Centralidade do trabalho
Se é difícil a situação de quem deseja ter filhos e adia esta opção à espera de melhores dias, a vida dos jovens pais e das próprias crianças não é mais fácil. Disso falou a deputada Rita Rato, para quem os baixos salários, os horários laborais extensos e desregulados e a precariedade tem consequências a diversos níveis, entre os quais a «intermitência dos afectos e das rotinas», fundamentais para a «estabilidade emocional dos pais e das crianças». A deputada denunciou ainda as constantes violações aos direitos de maternidade e paternidade em empresas e serviços públicos.
Margarida Botelho, da Comissão Política, acrescentou ao rol de obstáculos o encerramento de 10 maternidades, só em 2006; o corte do abono de família a quase meio milhão de crianças entre 2010 e 2016; e o encerramento, desde 2005, de quatro mil escolas do Ensino Básico. A recuperação verificada desde 2015, com o alargamento do pré-escolar público, a gratuitidade dos manuais escolares no primeiro ciclo e valorização do abono de família, é ainda insuficiente para inverter a situação, que se manterá enquanto permanecerem intocadas as leis laborais, realçou.
Precariedade, habitação, educação
O debate, aberto por Jaime Rocha, do executivo da Direcção da Organização Regional de Lisboa, e moderado por Bruno Rolo, do organismo dirigente da Cidade de Lisboa, ficou marcado pelas intervenções da assistência, que revelaram um conhecimento aprofundado da realidade das crianças e das famílias e um pensamento consistente acerca do que é necessário alterar.

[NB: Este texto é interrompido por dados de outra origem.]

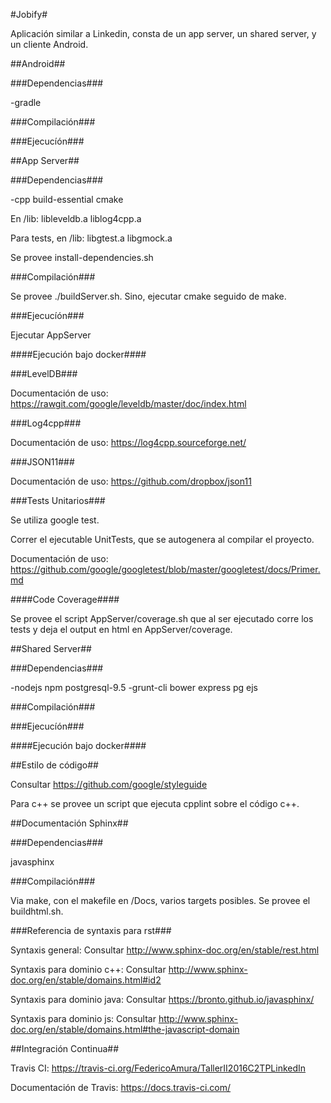 #Jobify#

Aplicación similar a Linkedin, consta de un app server, un shared server, y un cliente Android.

##Android##

###Dependencias###

-gradle

###Compilación###

###Ejecucíón###

##App Server##

###Dependencias###

-cpp build-essential cmake

En /lib: libleveldb.a liblog4cpp.a

Para tests, en /lib: libgtest.a libgmock.a

Se provee install-dependencies.sh

###Compilación###

Se provee ./buildServer.sh.
Sino, ejecutar cmake seguido de make. 

###Ejecucíón###

Ejecutar AppServer

####Ejecución bajo docker####

###LevelDB###

Documentación de uso: https://rawgit.com/google/leveldb/master/doc/index.html

###Log4cpp###

Documentación de uso: https://log4cpp.sourceforge.net/

###JSON11###

Documentación de uso: https://github.com/dropbox/json11

###Tests Unitarios###

Se utiliza google test.

Correr el ejecutable UnitTests, que se autogenera al compilar el proyecto.

Documentación de uso: https://github.com/google/googletest/blob/master/googletest/docs/Primer.md

####Code Coverage####

Se provee el script AppServer/coverage.sh que al ser ejecutado corre los tests y deja el output en html en AppServer/coverage. 

##Shared Server##

###Dependencias###

-nodejs npm postgresql-9.5
-grunt-cli bower express pg ejs

###Compilación###

###Ejecucíón###

####Ejecución bajo docker####

##Estilo de código##

Consultar https://github.com/google/styleguide

Para c++ se provee un script que ejecuta cpplint sobre el código c++.

##Documentación Sphinx##

###Dependencias###

javasphinx

###Compilación###

Via make, con el makefile en /Docs, varios targets posibles.
Se provee el buildhtml.sh.

###Referencia de syntaxis para rst###

Syntaxis general: Consultar http://www.sphinx-doc.org/en/stable/rest.html 

Syntaxis para dominio c++: Consultar http://www.sphinx-doc.org/en/stable/domains.html#id2

Syntaxis para dominio java: Consultar https://bronto.github.io/javasphinx/

Syntaxis para dominio js: Consultar http://www.sphinx-doc.org/en/stable/domains.html#the-javascript-domain

##Integración Continua##

Travis CI: https://travis-ci.org/FedericoAmura/TallerII2016C2TPLinkedIn

Documentación de Travis: https://docs.travis-ci.com/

Exemplos concretos de precariedade e desrespeito pelos mais elementares direitos laborais, a habitação como problema central colocado às jovens famílias, o papel desempenhado pelos avós na vida das crianças e o ataque aos seus direitos, com influência nas vidas dos filhos e netos, foram algumas das questões levantadas.

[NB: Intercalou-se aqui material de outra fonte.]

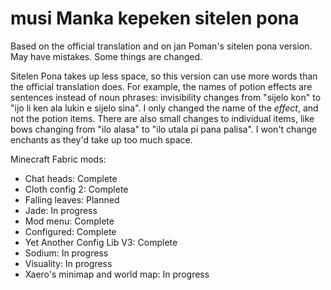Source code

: # musi Manka kepeken sitelen pona

Based on the official translation and on jan Poman's sitelen pona version. May have mistakes. Some things are changed.

Sitelen Pona takes up less space, so this version can use more words than the official translation does. For example, the names of potion effects are sentences instead of noun phrases: invisibility changes from "sijelo kon" to "ijo li ken ala lukin e sijelo sina". I only changed the name of the *effect*, and not the potion items. There are also small changes to individual items, like bows changing from "ilo alasa" to "ilo utala pi pana palisa". I won't change enchants as they'd take up too much space.

Minecraft Fabric mods:
- Chat heads: Complete
- Cloth config 2: Complete
- Falling leaves: Planned
- Jade: In progress
- Mod menu: Complete
- Configured: Complete
- Yet Another Config Lib V3: Complete
- Sodium: In progress
- Visuality: In progress
- Xaero's minimap and world map: In progress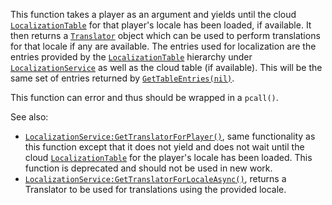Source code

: This function takes a player as an argument and yields until the cloud
[`LocalizationTable`](https://create.roblox.com/docs/reference/engine/classes/LocalizationTable) for that player's locale has been loaded, if
available. It then returns a [`Translator`](https://create.roblox.com/docs/reference/engine/classes/Translator) object which can be used
to perform translations for that locale if any are available. The entries
used for localization are the entries provided by the
[`LocalizationTable`](https://create.roblox.com/docs/reference/engine/classes/LocalizationTable) hierarchy under [`LocalizationService`](https://create.roblox.com/docs/reference/engine/classes/LocalizationService) as
well as the cloud table (if available). This will be the same set of
entries returned by
[`GetTableEntries(nil)`](https://create.roblox.com/docs/reference/engine/classes/LocalizationService#GetTableEntries).

This function can error and thus should be wrapped in a `pcall()`.

See also:

- [`LocalizationService:GetTranslatorForPlayer()`](https://create.roblox.com/docs/reference/engine/classes/LocalizationService#GetTranslatorForPlayer), same functionality
as this function except that it does not yield and does not wait until
the cloud [`LocalizationTable`](https://create.roblox.com/docs/reference/engine/classes/LocalizationTable) for the player's locale has been
loaded. This function is deprecated and should not be used in new work.
- [`LocalizationService:GetTranslatorForLocaleAsync()`](https://create.roblox.com/docs/reference/engine/classes/LocalizationService#GetTranslatorForLocaleAsync), returns a
Translator to be used for translations using the provided locale.
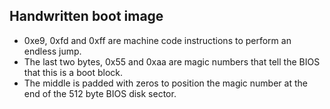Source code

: ## Handwritten boot image

* 0xe9, 0xfd and 0xff are machine code instructions to perform an endless jump.
* The last two bytes, 0x55 and 0xaa are magic numbers that tell the BIOS that
  this is a boot block.
* The middle is padded with zeros to position the magic number at the end of
  the 512 byte BIOS disk sector.
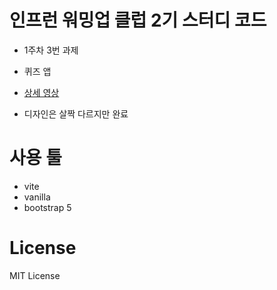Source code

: # 인프런 워밍업 클럽 2기 스터디 코드

- 1주차 3번 과제
- 퀴즈 앱

- [상세 영상](https://drive.google.com/file/d/1iDUcGAkxgP5lrroJbC365viLZokHKhk8/view)

- 디자인은 살짝 다르지만 완료

# 사용 툴

- vite
- vanilla
- bootstrap 5

# License

MIT License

Nunca deixando de colocar o acento tónico nas condições sociais das famílias, muitos foram os que reflectiram sobre a escola pública, tanto no que respeita às condições materiais e humanas, manifestamente insuficientes, como no que se relaciona com os próprios tempos e currículos lectivos. No caso do pré-escolar, é notório o excesso de horas passadas pelas crianças na escola e a falta de tempo para brincarem livremente. A este nível, como em todos os outros, a escola deve «atender às necessidades das crianças» e não ser meramente um «depósito de crianças».
Propostas essenciais
A terminar, o Secretário-geral do Partido garantiu que, como até aqui, o PCP continuará a «aprofundar propostas e soluções» que promovam os direitos dos que são pais ou desejam sê-lo e dos próprios direitos das crianças. Os pilares fundamentais de uma «sociedade verdadeiramente amiga das crianças», acrescentou, são o «tempo para viver» e a salvaguarda da sua autonomia económica e social.

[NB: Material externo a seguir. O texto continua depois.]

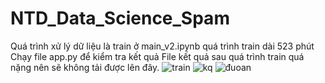 # NTD_Data_Science_Spam

Quá trình xử lý dữ liệu là train ở main_v2.ipynb
quá trình train dài 523 phút 
Chạy file app.py để kiểm tra kết quả
File kết quả sau quá trình train quá nặng nên sẽ không tải được lên đây.
![train](https://github.com/duy2k1lnbg/NTD_Data_Science_Spam/assets/79616925/dcb31f20-7576-47a7-aefb-aaf477bca8d7)
![kq](https://github.com/duy2k1lnbg/NTD_Data_Science_Spam/assets/79616925/01b36b53-df7f-4931-a8c8-ae8e561a5e0b)
![đuoan](https://github.com/duy2k1lnbg/NTD_Data_Science_Spam/assets/79616925/f7992d7e-2c45-438f-be5e-b5a995884d09)
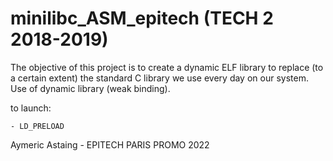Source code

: # minilibc_ASM_epitech (TECH 2 2018-2019)

The objective of this project is to create a dynamic ELF library to replace (to a certain extent) the standard
C library we use every day on our system.
Use of dynamic library (weak binding).

to launch:
    
    - LD_PRELOAD

Aymeric Astaing - EPITECH PARIS PROMO 2022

Entre as propostas do Partido para cumprir estes pilares conta-se a redução do horário de trabalho para as 35 horas, sem redução de salário; alargamento das licenças de maternidade e das licenças obrigatórias da mãe do pai; aumento do salário mínimo nacional para 650 euros; concretização de um Plano Nacional de Combate à Precariedade; universalização do abono de família e a valorização dos seus montantes; criação de uma rede pública de creches; gratuitidade dos manuais escolares no ensino obrigatório; garantia de médico e enfermeiro de família a todos os agregados familiares com crianças e de pediatras nos cuidados primários; e a constituição de uma Comissão Nacional dos direitos da Criança. O PCP defende ainda a «criação de um plano nacional de ocupação de tempos livres, em substituição das AEC».